**Problema breve**
Por favor, devuelve sin ningún cambio cada una de las líneas de todos los registros que siguen.

**Entradas de la colección**
================
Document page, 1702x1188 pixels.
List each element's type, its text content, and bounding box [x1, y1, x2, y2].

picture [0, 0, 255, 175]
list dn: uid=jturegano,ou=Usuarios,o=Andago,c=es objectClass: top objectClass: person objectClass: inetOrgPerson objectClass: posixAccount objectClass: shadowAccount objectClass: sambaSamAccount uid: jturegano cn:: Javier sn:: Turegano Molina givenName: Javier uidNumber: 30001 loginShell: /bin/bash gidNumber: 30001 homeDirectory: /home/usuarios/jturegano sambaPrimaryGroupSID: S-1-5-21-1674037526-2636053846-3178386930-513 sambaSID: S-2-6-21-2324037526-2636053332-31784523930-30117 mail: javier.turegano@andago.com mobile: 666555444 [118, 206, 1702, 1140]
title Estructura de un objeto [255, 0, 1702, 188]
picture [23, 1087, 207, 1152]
================
**Respuesta esperada**
Document page, 1702x1188 pixels.
List each element's type, its text content, and bounding box [x1, y1, x2, y2].

picture [0, 0, 255, 175]
list dn: uid=jturegano,ou=Usuarios,o=Andago,c=es objectClass: top objectClass: person objectClass: inetOrgPerson objectClass: posixAccount objectClass: shadowAccount objectClass: sambaSamAccount uid: jturegano cn:: Javier sn:: Turegano Molina givenName: Javier uidNumber: 30001 loginShell: /bin/bash gidNumber: 30001 homeDirectory: /home/usuarios/jturegano sambaPrimaryGroupSID: S-1-5-21-1674037526-2636053846-3178386930-513 sambaSID: S-2-6-21-2324037526-2636053332-31784523930-30117 mail: javier.turegano@andago.com mobile: 666555444 [118, 206, 1702, 1140]
title Estructura de un objeto [255, 0, 1702, 188]
picture [23, 1087, 207, 1152]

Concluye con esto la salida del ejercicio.